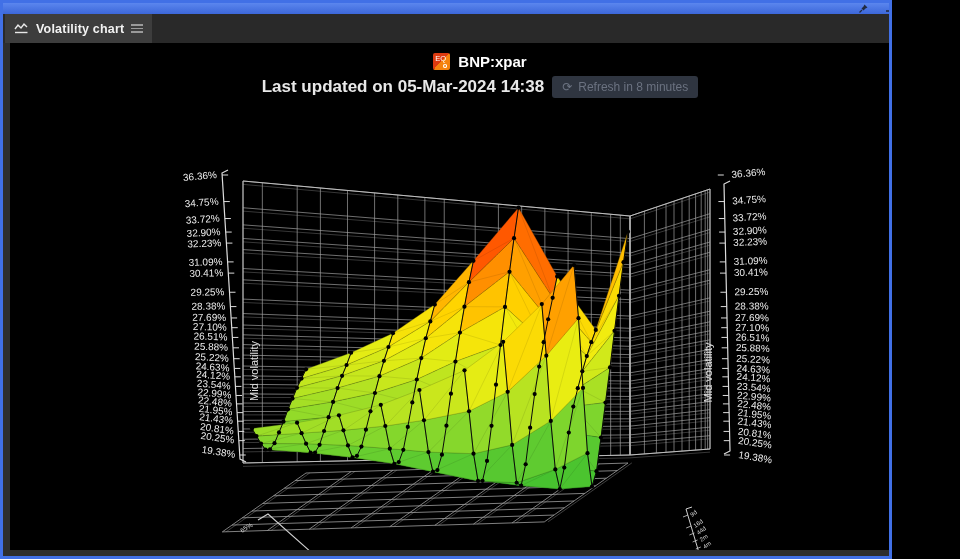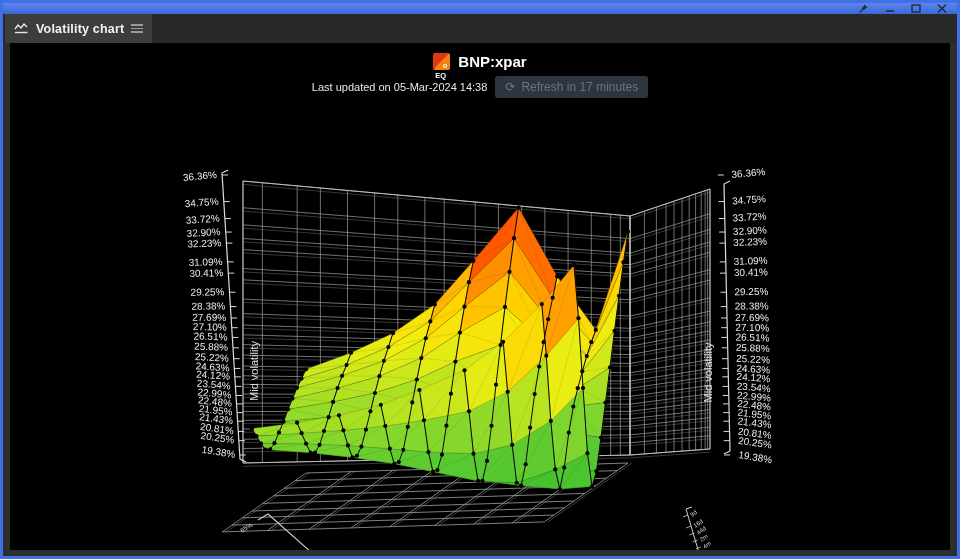"Volatility chart" #window { width: 960px -> 892px }
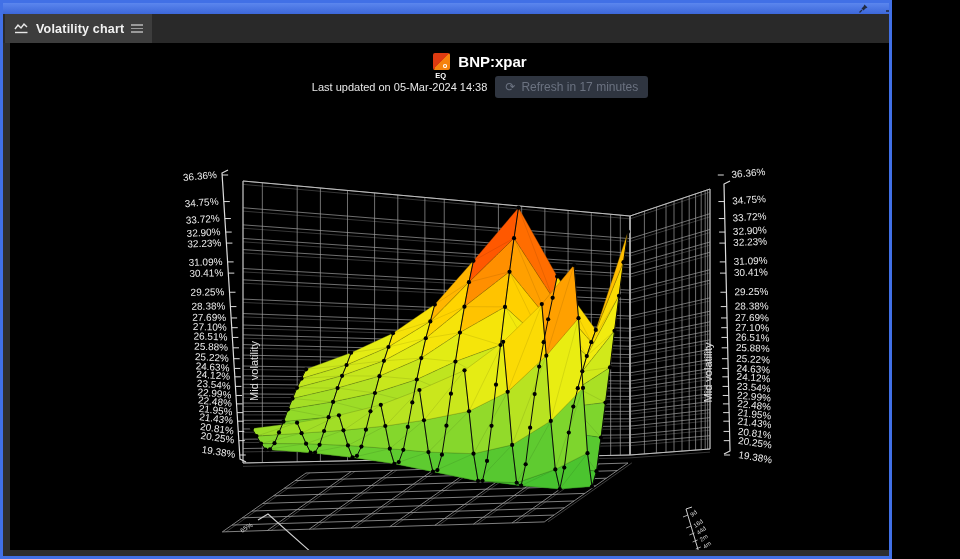"EQ" .eq-badge .l1 { font-weight: bold -> normal; top: 18px -> 1px }
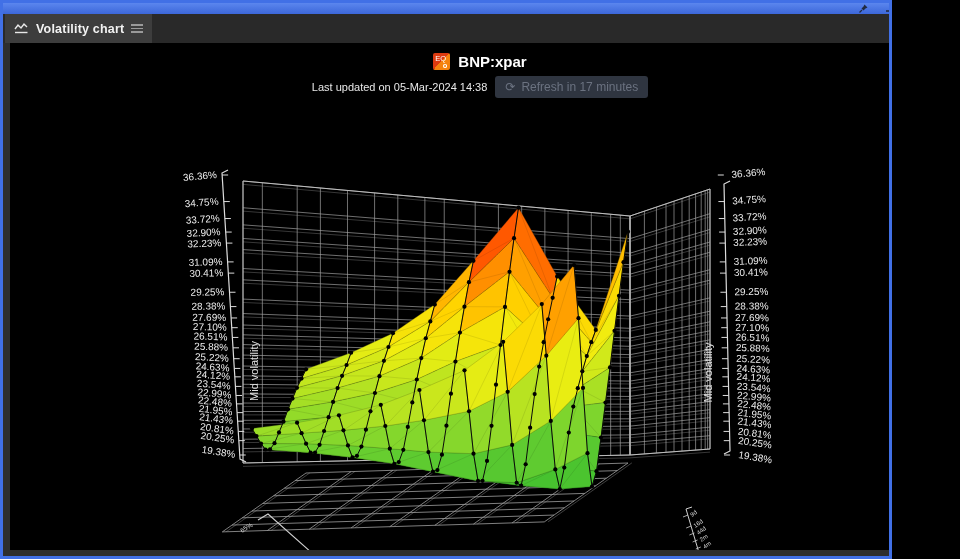"Last updated on 05-Mar-2024 14:38" #updated { font-size: 11px -> 17px; font-weight: none -> bold }
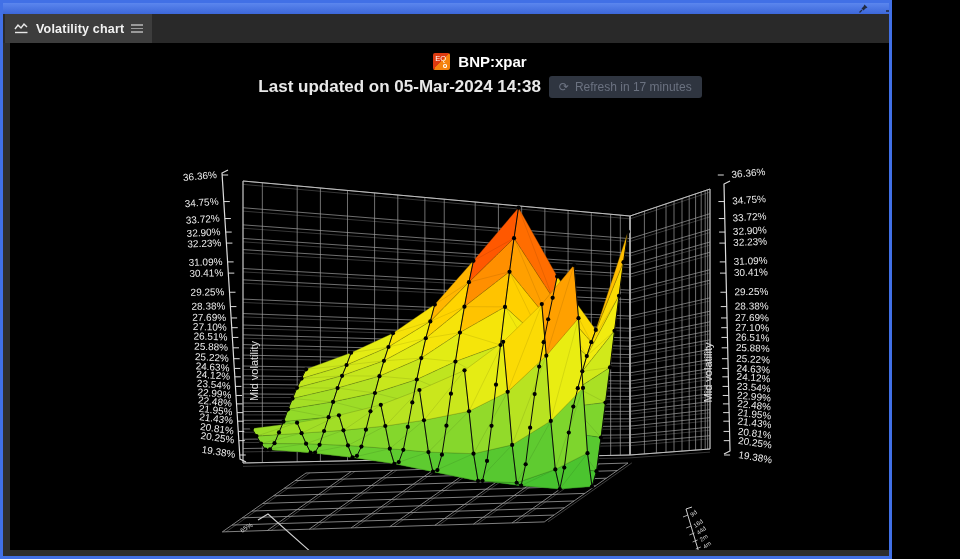"Refresh in 17 minutes" span { text: 17 -> 8 }
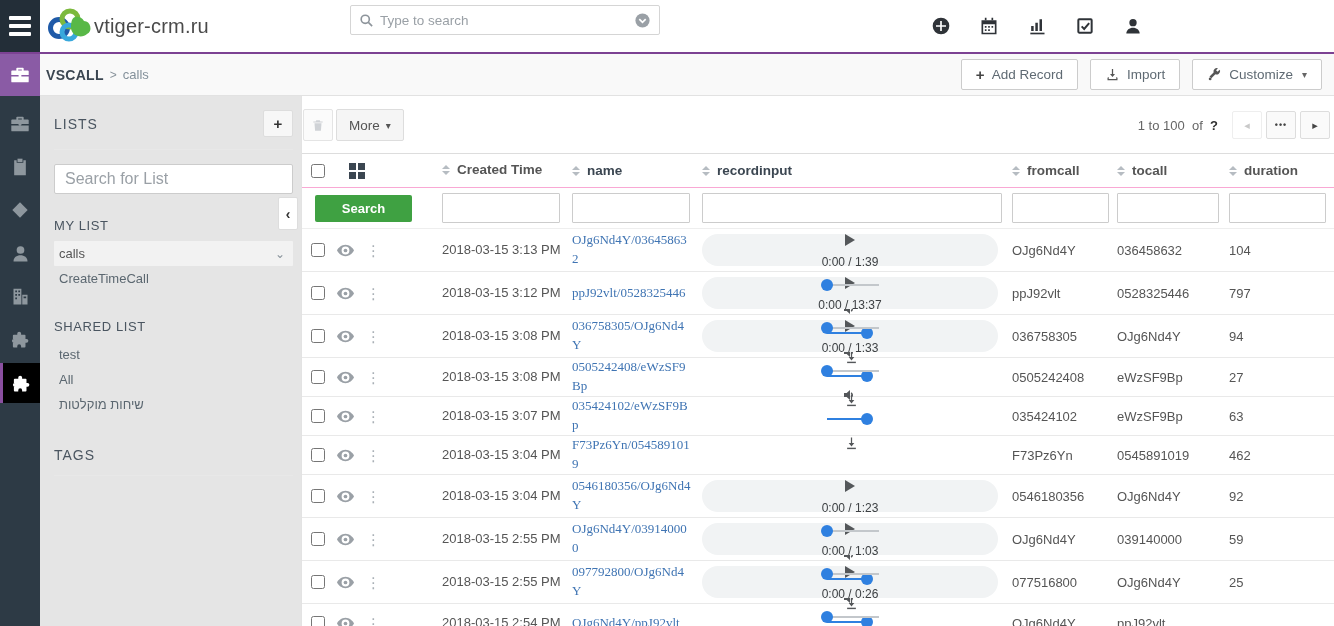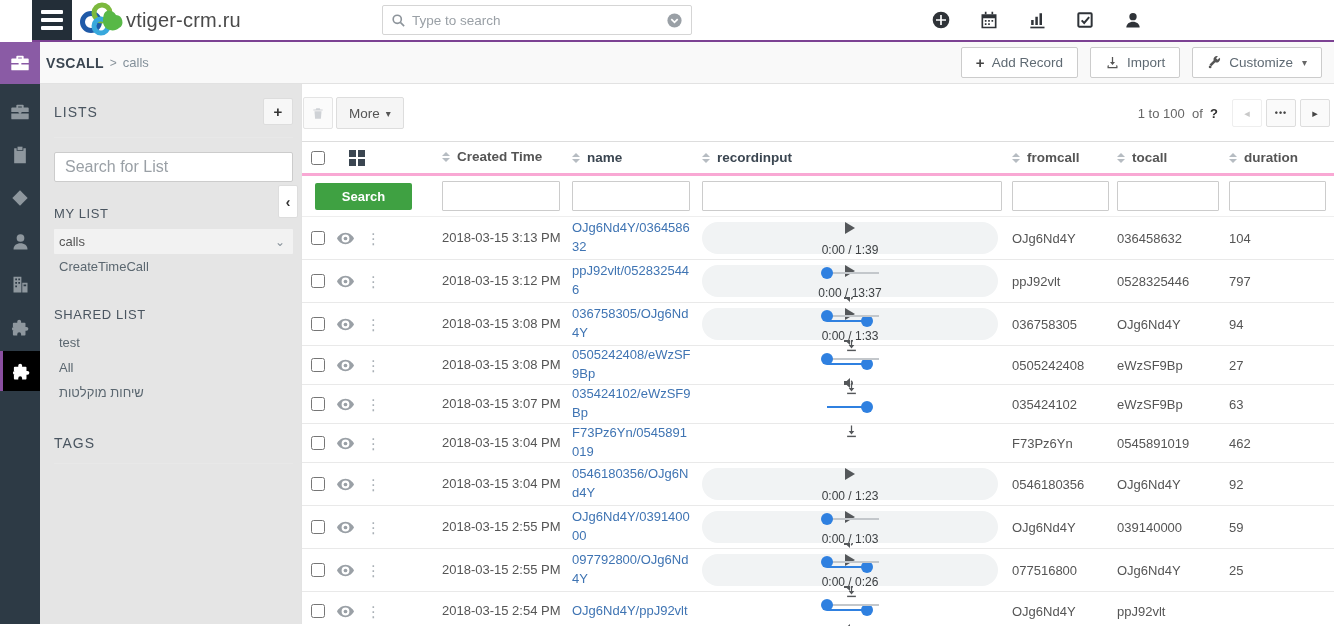"vtiger-crm.ru" .topbar { height: 42px -> 54px; margin-left: 32px -> none }
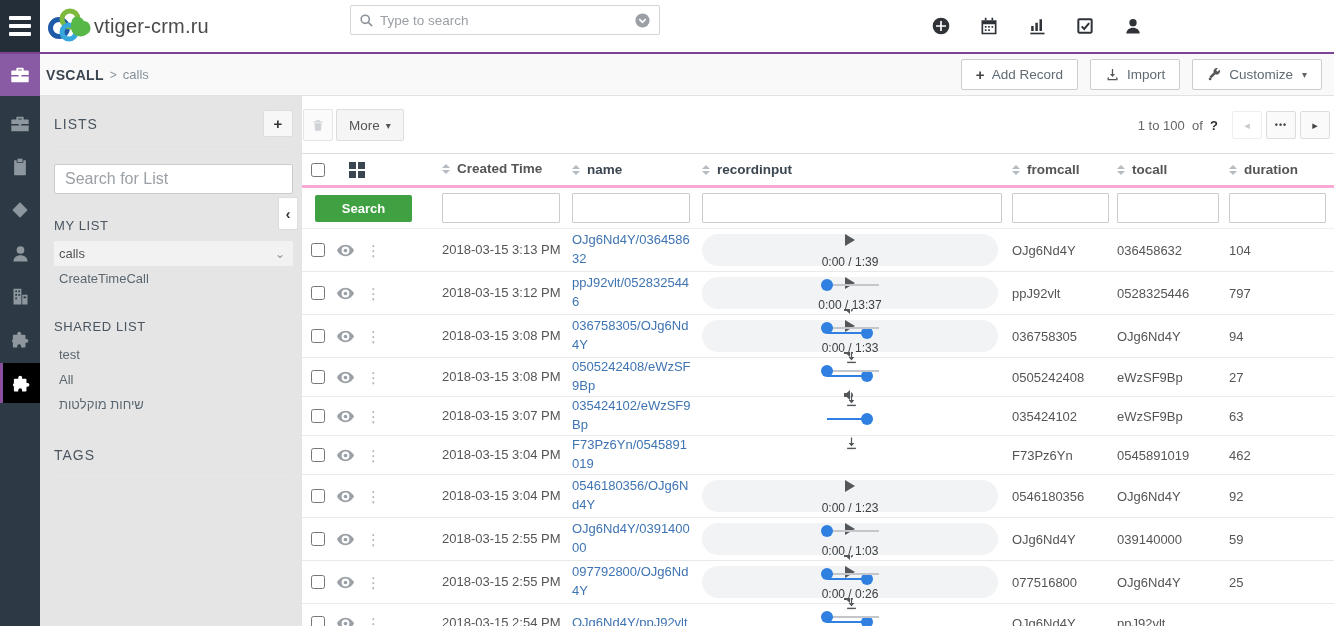"Created Time" .hrow { border-bottom: 3px solid #f9a8d4 -> 1px solid #f9a8d4 }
_ _ _ _ _
TASK TO COMPLETE:
The lines from the one containing "updated on 05-Mar-2024" through the last line of the data above are to be transcribed exactly, both included, with all pictures left out.

ANSWER SECTION:
"Last updated on 05-Mar-2024 14:38" #updated { font-size: 11px -> 17px; font-weight: none -> bold }
"Refresh in 17 minutes" span { text: 17 -> 8 }
"vtiger-crm.ru" .topbar { height: 42px -> 54px; margin-left: 32px -> none }
"Created Time" .hrow { border-bottom: 3px solid #f9a8d4 -> 1px solid #f9a8d4 }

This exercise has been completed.